Brands are being reminded that the customer experience and complaint resolution is still the most important factor for shoppers after new research by reveals that stock availability and staff attitudes were more important than price.


Customers prefer Brands that aren’t afraid to say ‘Sorry’

800 exit interviews were conducted in August and September 2009 outside 10 major retailers in high street and out of town locations and the findings have revealed that products being out of stock was the respondents top peeve, with 42% stating it was the most annoying aspect of their typical shopping experience.

Other aspects that shoppers found most annoying include: 
Pushy/Rude Staff 36%

Till Queues 34%

Store Layout/Finding Item  26%

Price 21%

Hard to Manoeuvre Baby 15%

Parking   14%

Graeme Crossley, CEO of Brand Reputation, the brand management agency that commissioned the research, believes their findings prove that even in the current economic climate, Brands must continue to focus and invest in customer complaint resolution is they are to succeed. “What is clear is that no matter how good an experience a brand provides, customer complaints will always exist. The way a complaint is resolved is critical to the reputation of your brand. Successful Brands proactively demonstrate a genuine desire to resolve the problem and explain the steps they take to resolve the customer’s problems.

→ **Exercise tasks**:
- a) Answer these questions about the shopping survey passage:
(i) How many exit interviews were conducted, and in which months?
(ii) What percentage of shoppers named till queues as most annoying?
(iii) Which agency commissioned the research?
- b) Take the shopping survey passage further, starting right after its final sentence.

Dataset entries
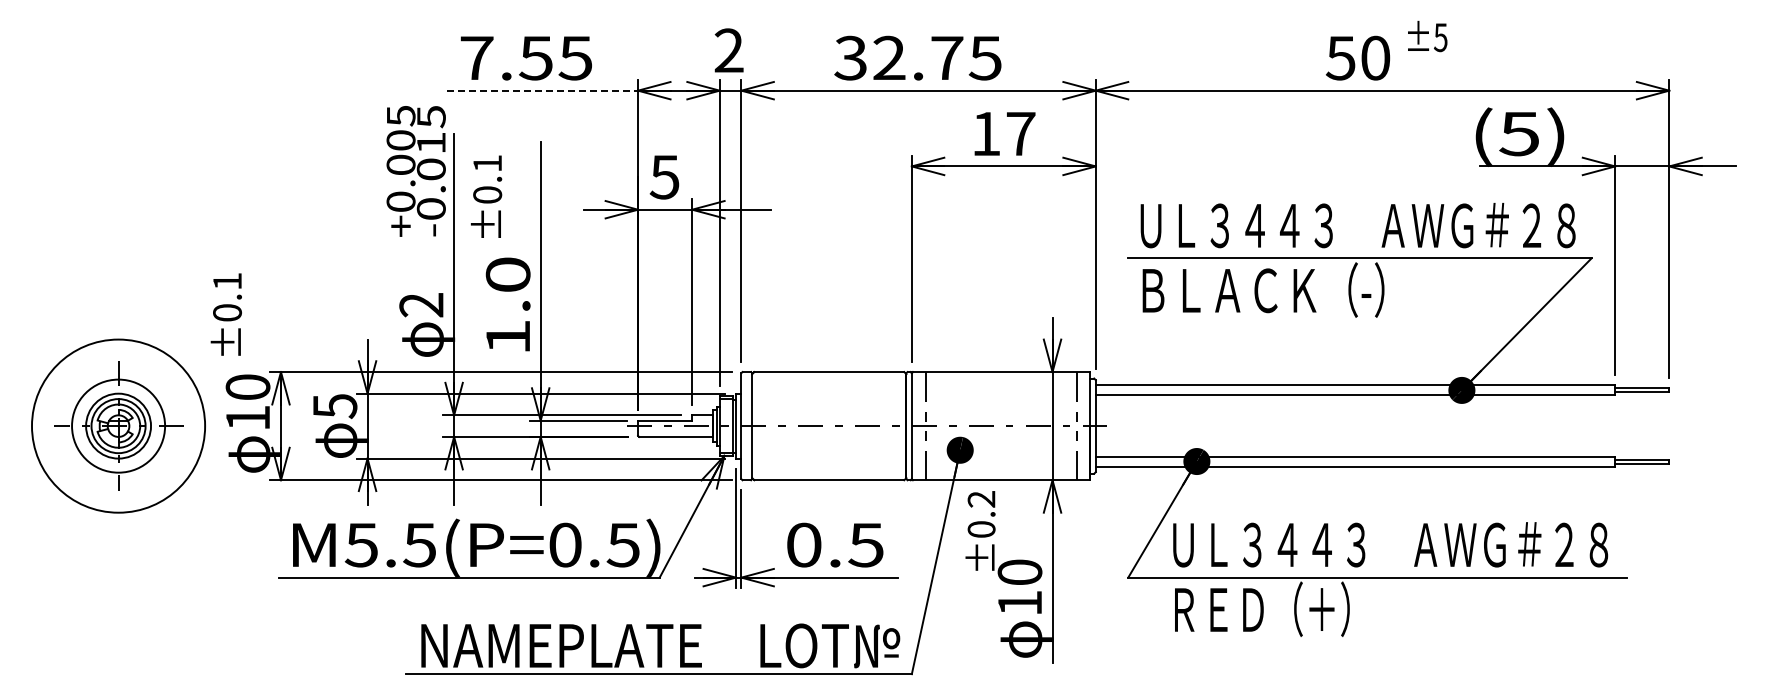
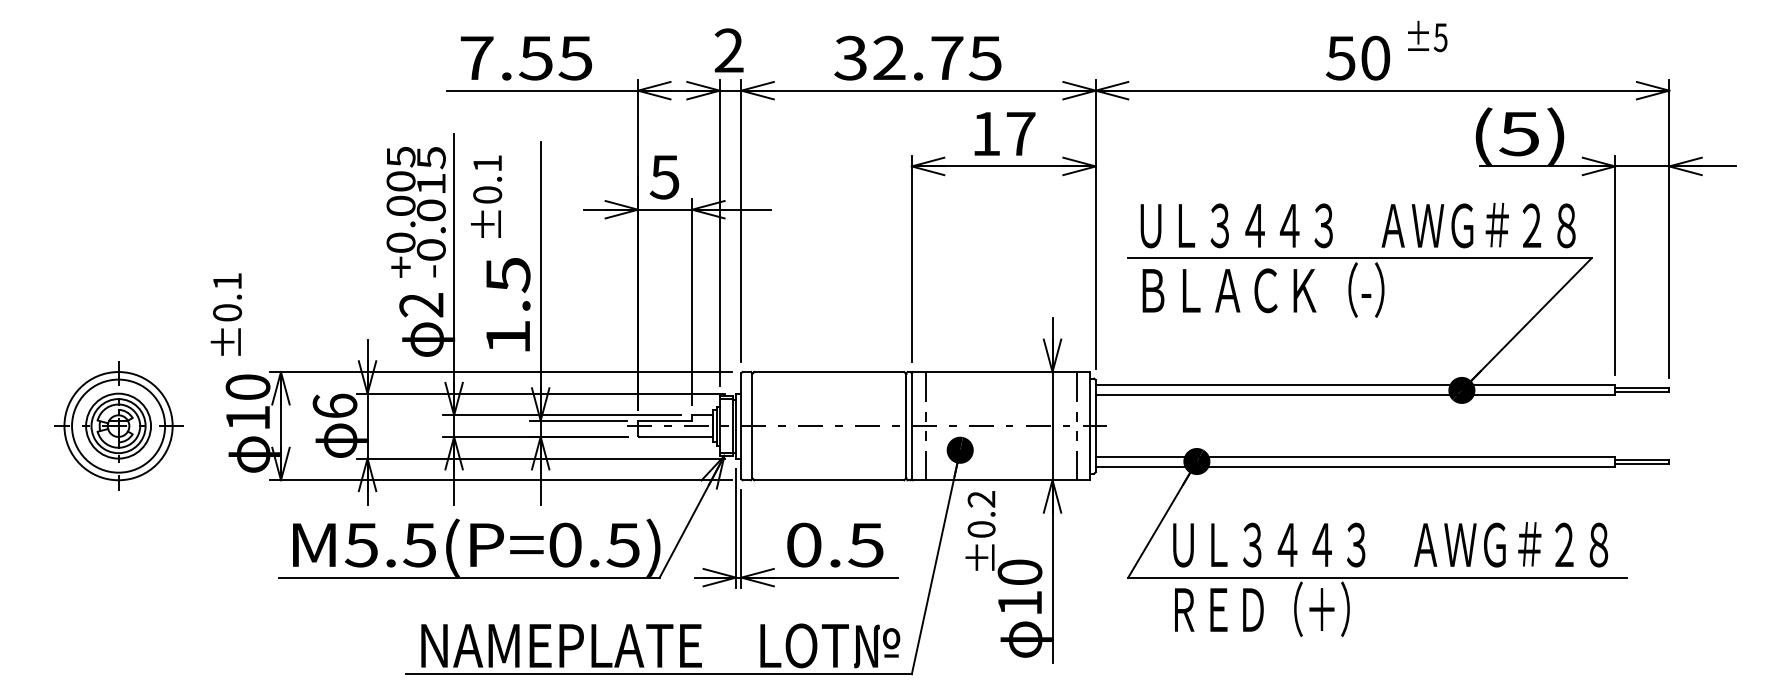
line at (542, 90): dashed -> solid
text at (415, 171) position: (415, 171) -> (415, 212)
text at (507, 275): 1.0 -> 1.5
text at (334, 406): 5 -> 6
circle at (118, 425) diameter: 173 px -> 108 px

→ **Answer set**:
- a)
(i) 800 exit interviews, in August and September 2009.
(ii) 34%.
(iii) Brand Reputation.

- b)
Crossley is recommending that Brands implement a Severity Index and resolve the most severe complaints first. He also suggests that Brands should invest more in the dialogue with the customer and less in compensating the customer. “Customers want to feel that they have been listened to and recognised – it isn’t just about money – in our experience customers with a genuine problem will be happy to accept a lower value of compensation if they feel they have been listened to. Demonstrate that you are listening. Show that you understand. Ask the customer how they would like the matter to be resolved. “

“If you can show that you have listened and made it clear that you have taken action then you have the opportunity to generate advocacy - if you go “over and above” the customer’s expectation then customers will advocate your brand more than they would have before they had the problem,” says Crossley.